Морщась и страдая лицом, Сергей Сергеевич выпил большими глотками вино, поспешно заел его приторный вкус салатом «Столичный». Если раньше мысли его мешались, то после второго стакана картинка мира попала в фокус, и шестым чувством он понял, что настало время поговорить о науке.

— А вы, собственно, по какой части? — спросил Сергей Сергеевич, сосредоточенно стараясь подцепить на вилку подрагивающее, как груди официантки, желе.

— Я — по бабам! — радостно заржал профессор. — Ладно, Серега, шучу! Работаю на стыке наук, специализируюсь все больше на человеке! И вообще тебе давно пора звать меня просто — Семен! — Шепетуха вдруг пошел по телу зелеными, плесневелыми пятнами, звучно икнул, отчего на Сергея Сергеевича явственно пахнуло ароматом тройного одеколона. — Извини, старик, с утреца был маленько не в себе, вот и поправился! — пояснил он, доставая из кармана ватника мятую пачку дешевых сигарет.

— Значит, биофизик, — гнул свою линию Телятников.

— Можно и так! — согласился Шепетуха, закуривая. — Только не в названии дело. Наука так же едина, как мир! Это мы сами с нашим убогим воображением поделили все на разные физики, химии и прочие географии!.. — Для убедительности концом ножа он покрошил остатки ветчины на тарелке. — А по большому счету: единая природа, единая наука, единое поле!

«Красиво излагает, собака, — подумал Сергей Сергеевич застрявшим в голове штампом. — Ум аналитический. И как ловко перешел к единой теории поля! Сразу чувствуется — крупного калибра ученый. Странно только, что ходит в ватнике и на ногах опорки. А… — догадался Сергей Сергеевич, — так это ж он наше прогнившее общество эпатирует… Бьет обывателя своей экстравагантностью. Только все равно — тельняшку я бы постирал». Телятников почему-то потянулся за сигаретами, прикурил от поднесенной Шепетухой спички, заперхал, ловя открытым ртом воздух. Глаза его полезли на лоб, он инстинктивно потянулся за услужливо налитым портвейном, долго пил его маленькими глоточками. Неожиданно близко, отражением в самоваре, он увидел лицо перегнувшегося к нему через стол Шепетухи, его блудливые, подгулявшие глаза и большие, по-африкански вывернутые губы.

— Серега! Слышь, Серега? — горячо зашептал профессор, обдавая Сергея Сергеевича запахом лука и дешевого табака. — А статейка-то твоя о многом мне порассказала! Амбициозен ты, черт, жаден до славы! Это хорошо! Это правильно! Кругом одни блатные да бездари. Только и слышишь: этот получил академика, другой стал профессором… А ты с твоим интеллектом прозябаешь! Душа горит, Серега, видеть этого не могу! — От возмущения Шепетуха хрястнул маленьким кулачишком о край тарелки так, что Сергей Сергеевич оказался весь, как селедка, в соусе. — Серость процветает в науке — и приспособленчество! — продолжал государственный лауреат, заботливо снимая со лба Телятникова кружочки тонко порезанного репчатого лука.

— Спасибо, — сказал доцент и зычно икнул.

— Не благодари. Пока не за что! Но мы им покажем, дай мне только вернуться из Гондураса! Ты, Серега, промеж них Колосс Родосский!

— Ну, Семен, ну не надо… — засмущался Телятников. — Есть и среди академиков умные люди. Человека два или три. Да и статейку мою напечатали в журнальчике для юных идиотов…

— Вот я и говорю, что зажимают таланты на Руси!

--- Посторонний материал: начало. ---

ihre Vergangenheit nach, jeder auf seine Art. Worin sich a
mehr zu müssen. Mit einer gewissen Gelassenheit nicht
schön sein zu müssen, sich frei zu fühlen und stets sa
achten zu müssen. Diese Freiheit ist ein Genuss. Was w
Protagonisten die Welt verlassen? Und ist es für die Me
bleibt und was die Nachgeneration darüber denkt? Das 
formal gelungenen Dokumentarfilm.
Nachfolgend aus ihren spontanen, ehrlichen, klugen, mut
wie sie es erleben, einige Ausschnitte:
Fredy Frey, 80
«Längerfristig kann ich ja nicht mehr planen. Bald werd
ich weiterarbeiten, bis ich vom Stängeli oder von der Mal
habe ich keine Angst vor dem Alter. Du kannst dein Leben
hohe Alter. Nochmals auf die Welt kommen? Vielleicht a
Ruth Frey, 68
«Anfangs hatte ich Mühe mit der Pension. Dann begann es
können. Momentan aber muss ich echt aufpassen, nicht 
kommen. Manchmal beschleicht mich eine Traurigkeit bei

Но ты, Серега, свое достоинство блюди! — В порыве благородного гнева Шепетуха привстал, схватил бутылку, как если бы она была с зажигательной смесью и ему предстояло бросить ее в президиум Большого ученого совета. — Самое главное в науке — не умалять собственных достижений, — продолжал профессор уже более мирно. — В академики выбирают исключительно по количеству загубленных талантов…

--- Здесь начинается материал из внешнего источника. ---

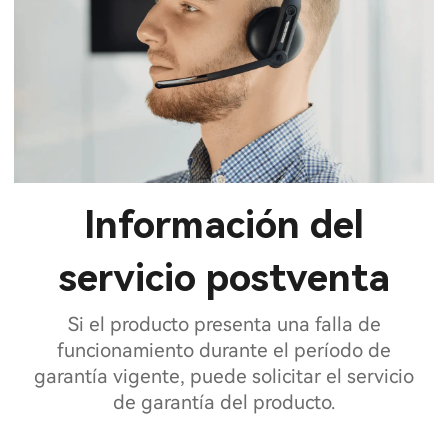
Información del
servicio postventa
Si el producto presenta una falla de
funcionamiento durante el período de
garantía vigente, puede solicitar el servicio
de garantía del producto.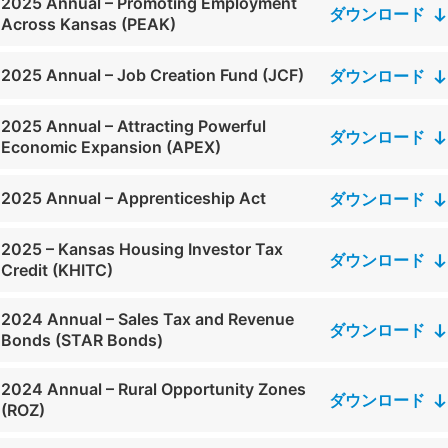
2025 Annual – Promoting Employment
ダウンロード
Across Kansas (PEAK)
2025 Annual – Job Creation Fund (JCF)
ダウンロード
2025 Annual – Attracting Powerful
ダウンロード
Economic Expansion (APEX)
2025 Annual – Apprenticeship Act
ダウンロード
2025 – Kansas Housing Investor Tax
ダウンロード
Credit (KHITC)
2024 Annual – Sales Tax and Revenue
ダウンロード
Bonds (STAR Bonds)
2024 Annual – Rural Opportunity Zones
ダウンロード
(ROZ)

Покачиваясь и прикусив от усердия кончик языка, лауреат государственных премий разлил остатки портвейна, проникновенно посмотрел в глаза Телятникову.

— Гадом буду, век свободы не видать, а я тебе, Серега, помогу!

Он пальчиком поманил к себе доцента. С сожалением расставаясь со спинкой кресла, Телятников подался вперед, навалился грудью на мрамор столешницы. Прямо на него смотрели бесцветные, обведенные красным ободком глаза директора центра и лауреата.